Most people, no matter where they live in the world, need about eight hours of sleep to perform at the best of their abilities, said David Dinges, a professor of psychology at the University of Pennsylvania and a leading sleep researcher in America. Less than 5% of the world population are naturally short sleepers, meaning that their body clocks simply operate on a shorter sleep cycle of four or five hours per night. Still, many people sleep less on purpose and may feel fine the next day.
Hidden impacts
For most people, though, missing out on a good night’s rest has an impact in the morning. Eric Olson, the co-director of sleep medicine at the Mayo Clinic in Rochester, Minnesota, says that attention, dexterity and vigilance to details can suffer when people sleep less than seven or eight hours for more than a day or two in a row. Too-short sleepers may also have trouble remembering details and find themselves susceptible to numerous health issues, including obesity and even premature death.

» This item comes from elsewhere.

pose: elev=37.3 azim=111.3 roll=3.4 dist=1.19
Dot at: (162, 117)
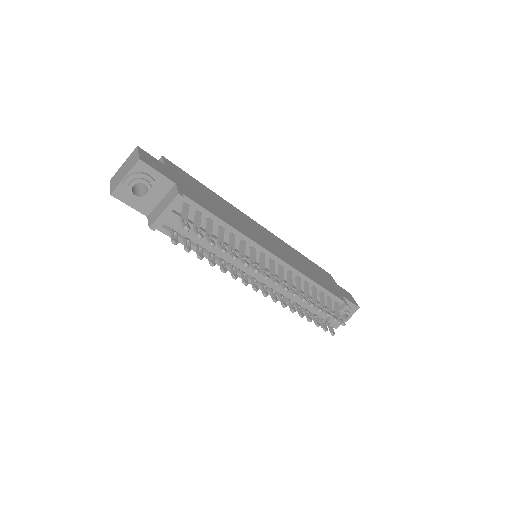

What’s more, many short sleepers use the extra awake time to work, but it isn’t always prime productivity time. Witmer admits that his late night hours — he often works between 21:00 and 2:00 — aren’t as productive as when he works between 8:00 and 17:00. “I’m not at my peak performance at 2 a.m.,” he said. “But even 50% productivity is better than nothing.”
Still, many short-sleepers believe the amount of time they spend working at something is the key to getting ahead. So, is the fact that Donald Trump sleeps three or four hours a night really behind his successes? Probably not, Dinges said.
The Trumps of the world are often more productive because they don’t have to worry about every day issues like paying for education or saving for retirement, he said. High-powered executives and other wealthy people also typically have teams of people taking care of mundane life tasks like laundry, paying bills and shuttling children to activities. That frees them up during the most productive hours of the day to focus on the work that makes them successful.
Snacking on sleep
Even people who boast of never missing a full night’s sleep — or barely needing any — may be miscalculating exactly how much rest they really get, according to Dinges. People who sleep less often avoid exhaustion by making up some of those hours — many sleep longer on the weekend, for instance. Busy executives may rest on long plane rides or while being driven in a car to a meeting.
“They snack on sleep,” Dinges said.
Witmer sleeps for a nine-hour stretch several times a month. Lawyer Richard Bobholz, another four-hour sleeper, often takes 45-minute naps in the afternoon. “When I wake up I’m ready to go again,” Bobholz said.
Research also shows that the average typical sleeper overestimates the number of hours of they sleep. Dinges says they’re likely in bed for closer to six-and-a-half hours, rather than the eight they report.
Ultimately, getting eight hours of sleep is ideal, mostly from the perspective of better health, Olson said. For those who sleep far fewer hours, there may be a bit of foolery going on, he said, because too little sleep — even if you feel just fine the next day — usually saps productivity.
“These people may be busy,” said Olson about the four-hour sleeper, “but they’re not being as efficient as they should be.”